Start of SUPPLIED DATA

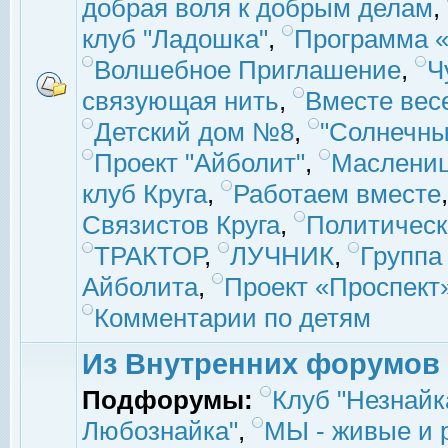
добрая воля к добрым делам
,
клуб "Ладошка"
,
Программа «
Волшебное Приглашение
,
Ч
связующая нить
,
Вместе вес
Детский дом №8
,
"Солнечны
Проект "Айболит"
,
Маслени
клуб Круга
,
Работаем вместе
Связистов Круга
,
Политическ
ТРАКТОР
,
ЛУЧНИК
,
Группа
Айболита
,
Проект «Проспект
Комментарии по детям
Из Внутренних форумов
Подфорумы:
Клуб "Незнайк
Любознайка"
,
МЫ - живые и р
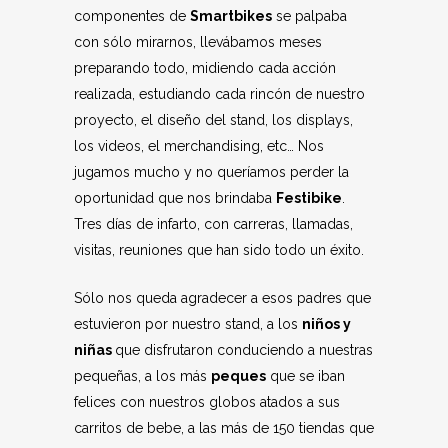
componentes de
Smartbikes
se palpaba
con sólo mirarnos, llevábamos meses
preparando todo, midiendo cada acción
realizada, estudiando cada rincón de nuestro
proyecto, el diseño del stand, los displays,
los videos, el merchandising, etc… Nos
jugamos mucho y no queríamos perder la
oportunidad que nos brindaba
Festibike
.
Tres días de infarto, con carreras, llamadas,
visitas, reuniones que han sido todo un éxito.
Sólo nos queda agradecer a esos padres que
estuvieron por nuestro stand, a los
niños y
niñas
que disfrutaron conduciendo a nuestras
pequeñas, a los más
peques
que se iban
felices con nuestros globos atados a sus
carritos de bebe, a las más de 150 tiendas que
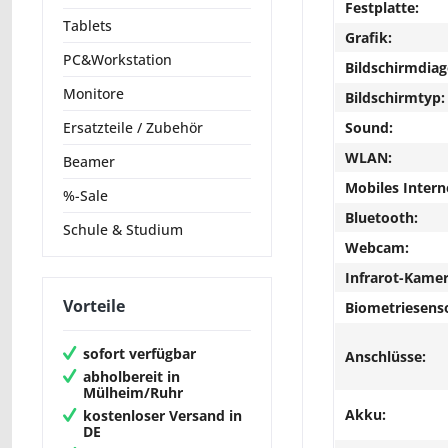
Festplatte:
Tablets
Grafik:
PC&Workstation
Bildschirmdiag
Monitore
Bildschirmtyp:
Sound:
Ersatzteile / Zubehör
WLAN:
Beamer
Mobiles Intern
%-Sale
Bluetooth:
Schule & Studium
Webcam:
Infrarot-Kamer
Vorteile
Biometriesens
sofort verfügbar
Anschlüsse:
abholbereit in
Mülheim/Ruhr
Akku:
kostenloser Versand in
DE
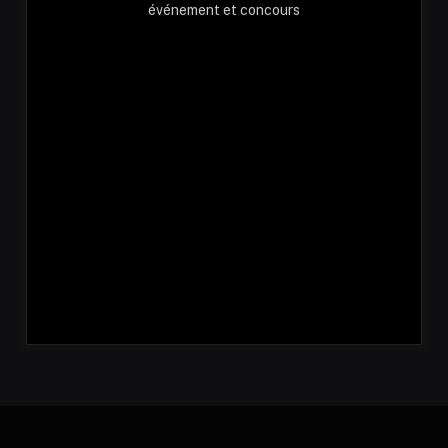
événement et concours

End of SUPPLIED DATA
Start of SUPPLIED DATA

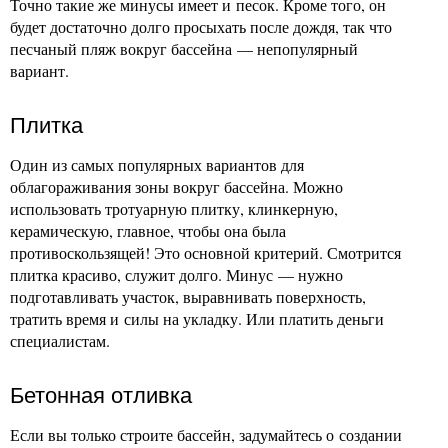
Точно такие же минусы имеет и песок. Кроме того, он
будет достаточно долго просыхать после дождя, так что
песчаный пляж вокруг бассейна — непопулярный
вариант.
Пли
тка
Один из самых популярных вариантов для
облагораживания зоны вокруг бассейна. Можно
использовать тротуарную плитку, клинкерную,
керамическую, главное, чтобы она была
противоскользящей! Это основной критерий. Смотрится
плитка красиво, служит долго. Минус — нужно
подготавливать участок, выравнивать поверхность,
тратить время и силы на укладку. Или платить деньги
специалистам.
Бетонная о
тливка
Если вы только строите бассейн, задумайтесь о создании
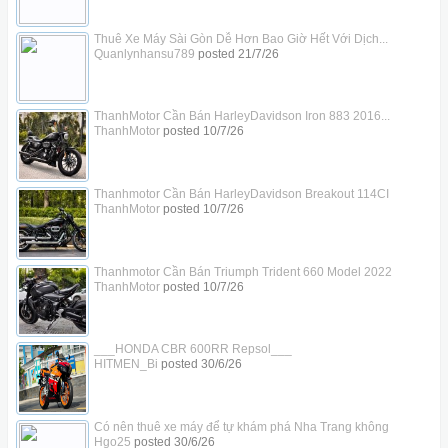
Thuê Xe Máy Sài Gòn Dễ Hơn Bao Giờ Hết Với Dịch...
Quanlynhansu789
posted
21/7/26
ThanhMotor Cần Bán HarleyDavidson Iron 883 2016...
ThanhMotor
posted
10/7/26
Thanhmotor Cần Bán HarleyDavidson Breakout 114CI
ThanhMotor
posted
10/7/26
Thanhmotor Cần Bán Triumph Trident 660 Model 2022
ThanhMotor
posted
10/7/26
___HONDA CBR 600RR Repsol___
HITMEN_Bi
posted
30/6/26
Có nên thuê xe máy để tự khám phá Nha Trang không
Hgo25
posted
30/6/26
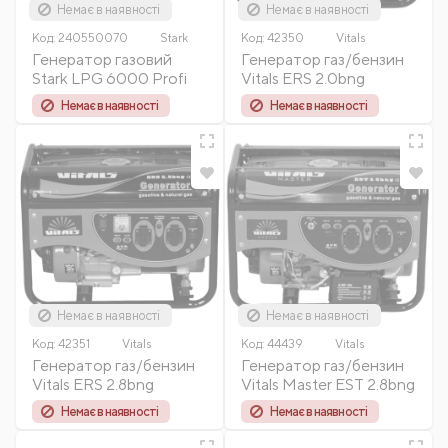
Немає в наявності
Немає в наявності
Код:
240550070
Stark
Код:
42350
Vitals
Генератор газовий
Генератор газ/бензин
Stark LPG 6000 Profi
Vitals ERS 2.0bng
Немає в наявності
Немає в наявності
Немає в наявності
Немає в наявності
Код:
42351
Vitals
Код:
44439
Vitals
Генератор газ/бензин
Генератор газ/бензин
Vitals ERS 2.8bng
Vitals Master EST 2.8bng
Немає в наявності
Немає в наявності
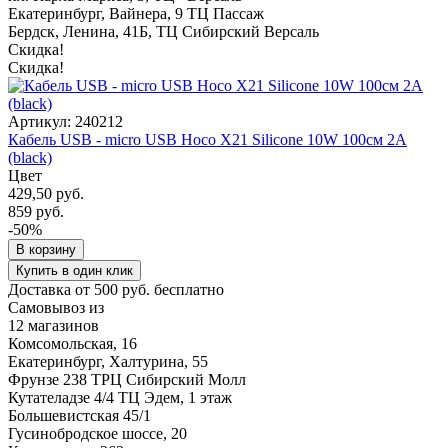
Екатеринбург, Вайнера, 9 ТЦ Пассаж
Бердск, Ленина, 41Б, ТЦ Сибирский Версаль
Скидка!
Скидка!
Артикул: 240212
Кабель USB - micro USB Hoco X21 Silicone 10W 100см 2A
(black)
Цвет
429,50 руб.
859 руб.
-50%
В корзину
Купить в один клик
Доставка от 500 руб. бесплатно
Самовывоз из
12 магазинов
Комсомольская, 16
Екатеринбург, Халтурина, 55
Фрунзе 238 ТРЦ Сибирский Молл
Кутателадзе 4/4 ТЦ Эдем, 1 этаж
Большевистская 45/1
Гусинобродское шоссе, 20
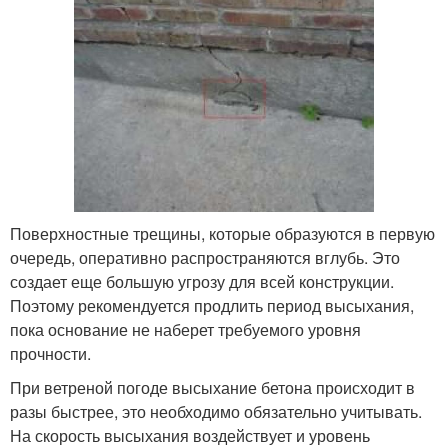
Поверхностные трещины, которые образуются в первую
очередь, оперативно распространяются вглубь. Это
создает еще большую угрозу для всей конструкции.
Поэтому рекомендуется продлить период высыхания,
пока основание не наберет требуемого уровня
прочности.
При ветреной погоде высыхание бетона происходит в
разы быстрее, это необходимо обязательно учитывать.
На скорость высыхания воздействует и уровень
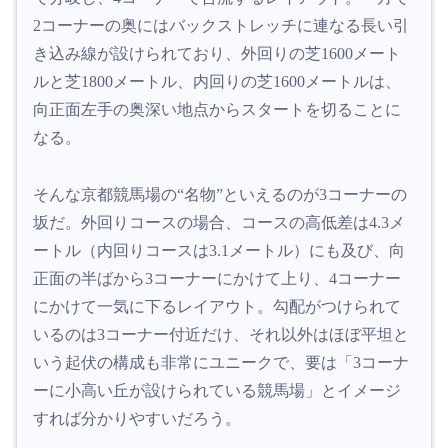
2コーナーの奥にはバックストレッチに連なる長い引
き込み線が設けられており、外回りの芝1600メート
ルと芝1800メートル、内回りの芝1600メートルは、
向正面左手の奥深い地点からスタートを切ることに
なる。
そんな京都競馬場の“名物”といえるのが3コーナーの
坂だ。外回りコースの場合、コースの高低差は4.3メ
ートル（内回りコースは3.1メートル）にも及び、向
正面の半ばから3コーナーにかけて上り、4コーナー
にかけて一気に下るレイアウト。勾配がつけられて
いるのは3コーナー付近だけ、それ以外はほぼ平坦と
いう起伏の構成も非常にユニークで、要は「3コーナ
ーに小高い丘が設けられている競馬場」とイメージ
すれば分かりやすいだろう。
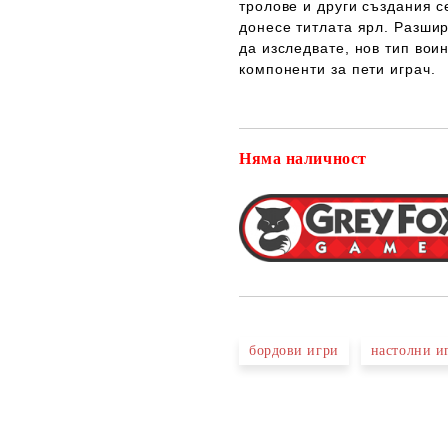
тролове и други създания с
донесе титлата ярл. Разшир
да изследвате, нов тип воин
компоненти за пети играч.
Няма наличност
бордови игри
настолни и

End of SUPPLIED DATA
Start of SUPPLIED DATA

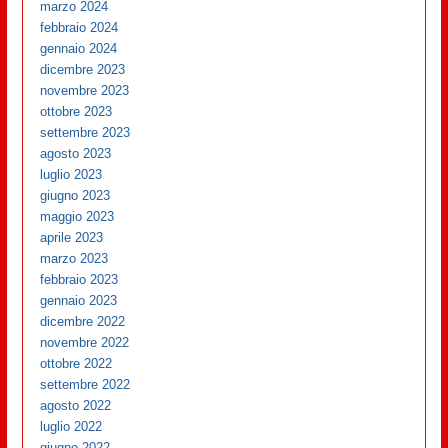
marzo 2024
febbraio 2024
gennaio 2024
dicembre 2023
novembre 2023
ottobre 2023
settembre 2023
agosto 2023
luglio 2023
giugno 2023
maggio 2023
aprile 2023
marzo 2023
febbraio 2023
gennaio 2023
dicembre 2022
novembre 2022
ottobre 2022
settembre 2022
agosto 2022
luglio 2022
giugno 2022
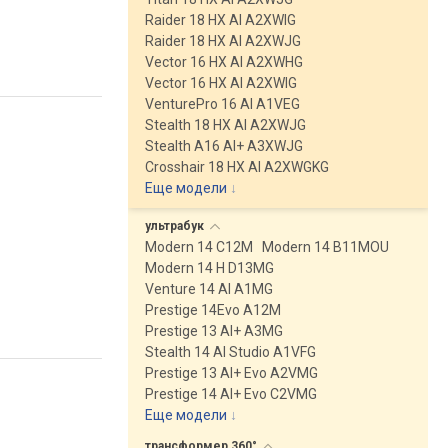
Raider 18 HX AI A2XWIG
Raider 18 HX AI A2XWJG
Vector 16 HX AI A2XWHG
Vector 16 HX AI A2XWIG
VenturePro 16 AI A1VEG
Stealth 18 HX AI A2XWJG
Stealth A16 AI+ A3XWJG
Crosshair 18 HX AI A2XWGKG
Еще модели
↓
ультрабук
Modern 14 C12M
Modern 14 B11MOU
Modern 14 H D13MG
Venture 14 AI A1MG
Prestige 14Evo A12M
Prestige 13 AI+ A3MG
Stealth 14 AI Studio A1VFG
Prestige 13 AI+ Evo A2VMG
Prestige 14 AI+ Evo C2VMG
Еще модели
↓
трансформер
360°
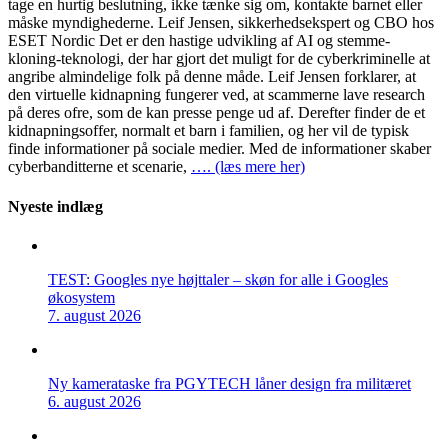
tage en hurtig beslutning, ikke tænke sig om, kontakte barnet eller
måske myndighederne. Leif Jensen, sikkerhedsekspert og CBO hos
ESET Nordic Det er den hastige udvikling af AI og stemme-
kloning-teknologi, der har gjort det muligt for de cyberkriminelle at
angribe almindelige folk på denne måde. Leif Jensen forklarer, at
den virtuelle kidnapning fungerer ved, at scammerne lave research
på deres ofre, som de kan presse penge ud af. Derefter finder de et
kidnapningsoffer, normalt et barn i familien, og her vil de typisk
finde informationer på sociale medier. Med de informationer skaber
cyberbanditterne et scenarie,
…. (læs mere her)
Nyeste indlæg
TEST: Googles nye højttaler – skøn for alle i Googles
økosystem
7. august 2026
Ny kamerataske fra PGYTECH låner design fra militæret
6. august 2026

End of SUPPLIED DATA

[BRIEF]
Write out the lines from the one with "tage en hurtig" up to and including the one with "ESET Nordic Det", copying them exactly.

[TASK OUTPUT]
tage en hurtig beslutning, ikke tænke sig om, kontakte barnet eller
måske myndighederne. Leif Jensen, sikkerhedsekspert og CBO hos
ESET Nordic Det er den hastige udvikling af AI og stemme-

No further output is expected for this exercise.